Non-Qualified Stock Options (NSOs or NQSOs):

Non-Qualified Stock Options can be granted more widely - to consultants, advisors, directors, or employees.  Employers can claim a tax deduction for NQSOs.

Tax Considerations

There are three types of taxes most relevant to stock options:

  • Ordinary Income Tax: Tax owed on any income earned by an individual. As of the 2021 tax year, there were seven brackets: 10%, 12%, 22%, 24%, 32%, 35%, and 37%, depending on your taxable income and filing status (single, married, etc.)
  • Capital Gains Tax: Tax that is owed on the profits from the sale of most investments (stocks, collectibles, investment real estate) if held for at least one year. The capital gains tax rate is 0%, 15%, or 20%, depending on your taxable income for the year
  • Alternative Minimum Tax (AMT): A tax system that expands the amount of income that is taxed by adding items that are usually tax-free and disallowing many deductions under the regular tax system. The AMT does not apply to everyone, but does often affect holders of ISOs. To find out if it pertains to you, consult a tax expert.
Taxes for ISOs

At Exercise: No tax liabilities are owed for holders of ISOs at the time of exercise.

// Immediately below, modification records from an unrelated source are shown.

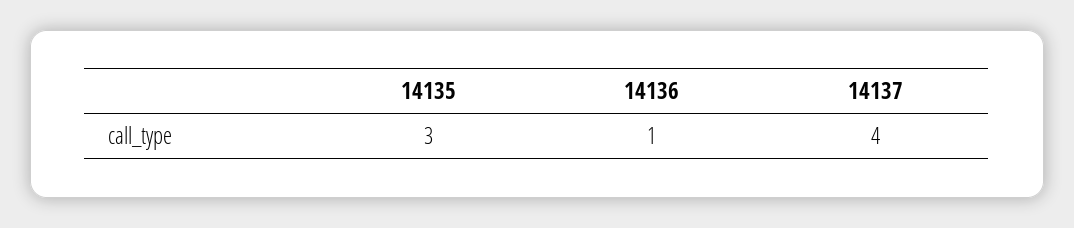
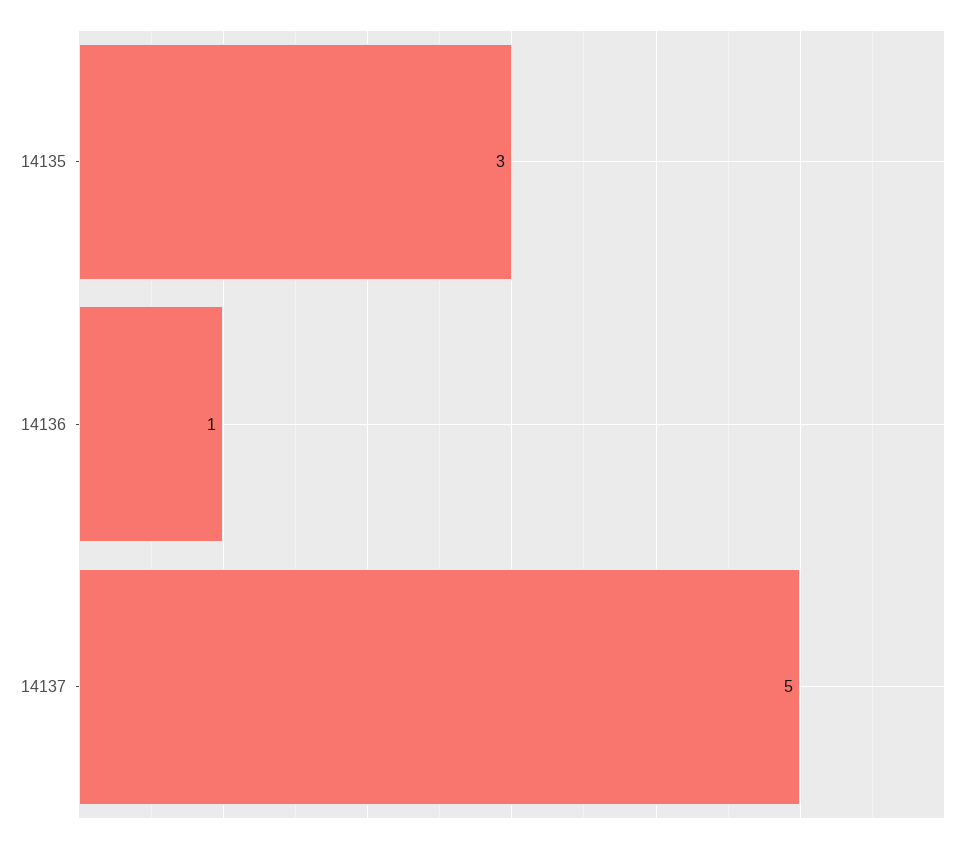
14137: 4 -> 5

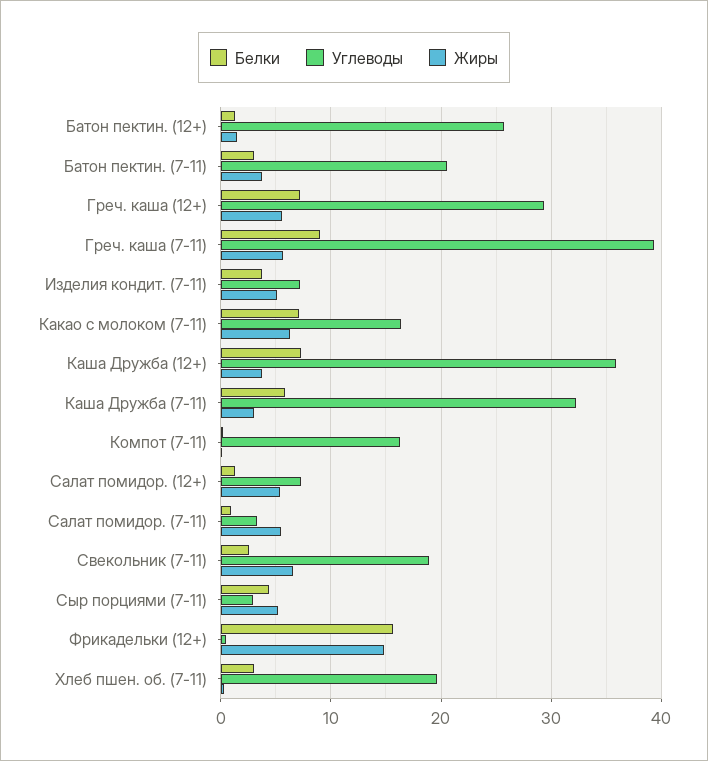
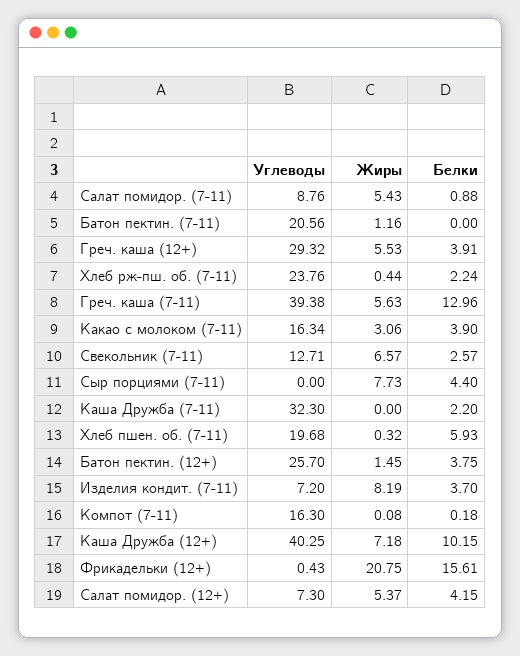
Белки, Батон пектин. (12+): 1 -> 3.75
Белки, Батон пектин. (7-11): 3 -> 0
Жиры, Батон пектин. (7-11): 4 -> 1.16
Белки, Греч. каша (12+): 7 -> 3.91
Белки, Греч. каша (7-11): 9 -> 12.96
Жиры, Изделия кондит. (7-11): 5 -> 8.19
Белки, Какао с молоком (7-11): 7 -> 3.9
Жиры, Какао с молоком (7-11): 6 -> 3.06
Белки, Каша Дружба (12+): 7 -> 10.15
Углеводы, Каша Дружба (12+): 36 -> 40.25
Жиры, Каша Дружба (12+): 4 -> 7.18
Белки, Каша Дружба (7-11): 6 -> 2.2
Жиры, Каша Дружба (7-11): 3 -> 0
Белки, Салат помидор. (12+): 1 -> 4.15
Углеводы, Салат помидор. (7-11): 3 -> 8.76
Углеводы, Свекольник (7-11): 19 -> 12.71
Углеводы, Сыр порциями (7-11): 3 -> 0
Жиры, Сыр порциями (7-11): 5 -> 7.73
Жиры, Фрикадельки (12+): 15 -> 20.75
Белки, Хлеб пшен. об. (7-11): 3 -> 5.93
Углеводы, Хлеб рж-пш. об. (7-11): none -> 23.76
Жиры, Хлеб рж-пш. об. (7-11): none -> 0.44
Белки, Хлеб рж-пш. об. (7-11): none -> 2.24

  • Potentially owe AMT that tax year on the amount the Fair Market Value exceeds the exercise value at the time of the grant. This situation is highly unlikely (recall that the strike price is usually equivalent to the fair market value) but could happen if another 409A valuation is completed within a short period.

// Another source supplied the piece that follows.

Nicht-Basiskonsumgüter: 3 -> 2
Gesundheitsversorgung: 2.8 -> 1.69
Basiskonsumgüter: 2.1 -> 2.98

At Sale: AMT adjustment may be required depending on when purchase and sale is completed

  • Held for less than 1 year: Stock is taxable at the long-term capital gains rate and option grant date is less than two years before the sale
  • Held for more than 1 year and comes from options granted at least two years prior to the sale: Long-term capital gains tax

Holders of ISOs should be aware of the 83(b) election, an IRS provision that allows those with stock options to pay taxes on the total fair market value when it is granted. For more on this, check out Complete’s article on taxation.

Taxes for NSOs

At Exercise: Taxed as regular income, not eligible for the 83(b) election. Taxes are based on the spread between the stock's Fair Market Value when it is purchased (market rate) and the exercise price (or strike price).

At Sale:

  • Held for less than 1 year: Stock is taxable at the long-term capital gains rate and option grant date is less than two years before the sale
  • Held for more than 1 year and comes from options granted at least two years before the sale: Long-term capital gains tax

Selling Private Stock

As we’ve discussed, private companies often have restrictions on selling stock. Liquidating shares in a private company can be a complicated process. There are however, some choices that employees can pursue when it comes to selling their exercised stock.

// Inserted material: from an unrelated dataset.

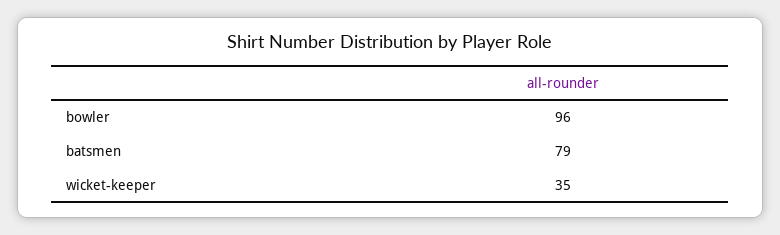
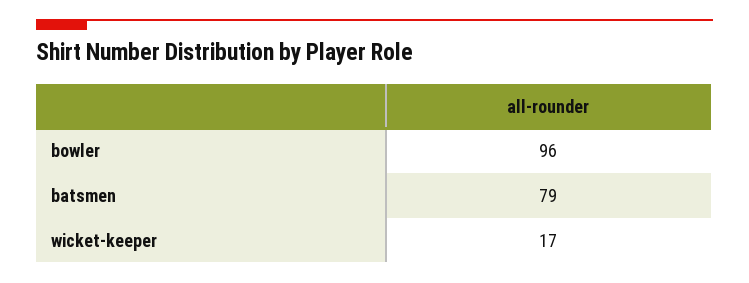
wicket-keeper: 35 -> 17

Bi-Lateral Secondary Transaction: A handful of companies (Forge, Equityzen) serve as online marketplaces for trading pre-IPO/private employee shares from private companies. These marketplaces help connect private stockholders with individuals seeking to purchase private stock.

Tender Offer (Buyback): A transaction where owners of the private stock sell it back to the company or outside investors. The seller (the employee with the original stock options) has the opportunity to earn money off their equity faster, rather than waiting for it to IPO. Buybacks usually occur between one (or a combination) of two buyers: the company the shares are in (a corporate repurchase) or a third-party (and investor or other company).

Both tender offers and bi-lateral secondary transactions must be approved by the company before they are finalized. Consult with your HR individual to see if this is an opportunity for you.

Together opportunities like these offer employees more autonomy in their equity-related financial decisions. Instead of being at the mercy of executive decisions (like acquisition, merges, and IPO), employees can have greater flexibility in their compensation.